After church, lunch, Wal Mart, and AutoZone, I restarted work at around 4:00 PM Sunday.
It turns out that I had to remove every pushrod to insert the new gasket:
Here are the pushrods and the roller rocker assemblies are sitting in roller brush paint pans by the car:
On the pans I wrote whether they came from the front or rear and also noted L and R. All the pushrods seemed to be somewhat differently sized.
By the way, the old gasket was broken around the rear water ports:
You should not be able to see those small slivers of my driveway through the gasket. (I need to learn to take pictures in front of a better background…and get a better camera!!)
New gaskets are installed and end rails buttered up with “sensor safe” high temp RTV:
If you look carefully at the right side of the block, you will see a round opening. That is a port for a distributor. My car has no distributor. Spark is completely controlled by magical computer stuff, and I have three coil packs. This car has an interesting device to block off the port:
This is really the bottom half of a distributor! It has the gear that is turned by the camshaft, and it fits over a hex rod to presumably turn the oil pump. This engine is a great example of old junk engines that work fantastically with modern fuel and spark management systems. Notice the new O-ring from AutoZone. It’s probably not the “dealer correct” part, but I’m sure it’ll do.
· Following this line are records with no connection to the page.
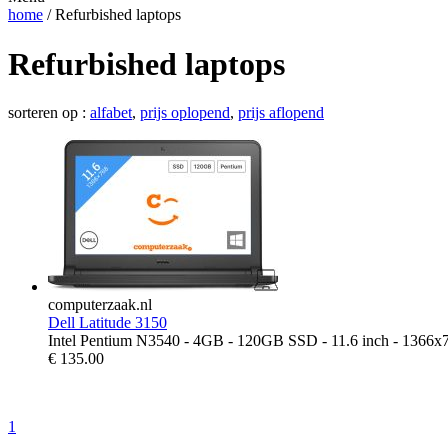
home
/ Refurbished laptops
Refurbished laptops
sorteren op :
alfabet
,
prijs oplopend
,
prijs aflopend
computerzaak.nl
Dell Latitude 3150
Intel Pentium N3540 - 4GB - 120GB SSD - 11.6 inch - 1366x
€
135.00
1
By the way, the hex rod is a drastic improvement over my Nova’s distributor. On the bottom of the Nova’s distributor is a fitting that only meshes with the oil pump once every 180 degrees. The hex bit will work once every 60 degrees, and it’s much more likely that the hex bit will fudge itself into position than with my Nova’s fitting.
Here’s that piece in the block with its own distributor hold down clip.
Fast forward to 12:30 AM, and the engine is complete:
Yay! Two solid days of work finally done!!
I started the car up, and the only apparent problem is that the idle seemed rough. The SERVICE ENGINE SOON light blinked. This means that the engine needs service soon to prevent damage. I shut it off and fiddled with stuff, and I think the #2 spark plug wire was loose. I unplugged and re-seated all 6 spark plug wires. It ran great after I started it up. The SERVICE ENGINE SOON light was on again, but it wasn’t blinking. It was late, so I didn’t run the engine for long or drive anywhere, but I think the SES light may shut itself off after several seconds of running provided that something else isn’t wrong.
So after around 19 hours of work, I am probably done with this intake manifold gasket replacement. Man, this is one job I hope to never repeat. The nice thing is that if I ever do it again, I can probably get it done in a day.
UPDATE: The SES light was a hoax. Someone helped me clear out a code on the car’s comptuer the next day, and the light never came on again. All I can guess is that the computer got flummoxed by all its sensors being disconnected and moved over the past two days.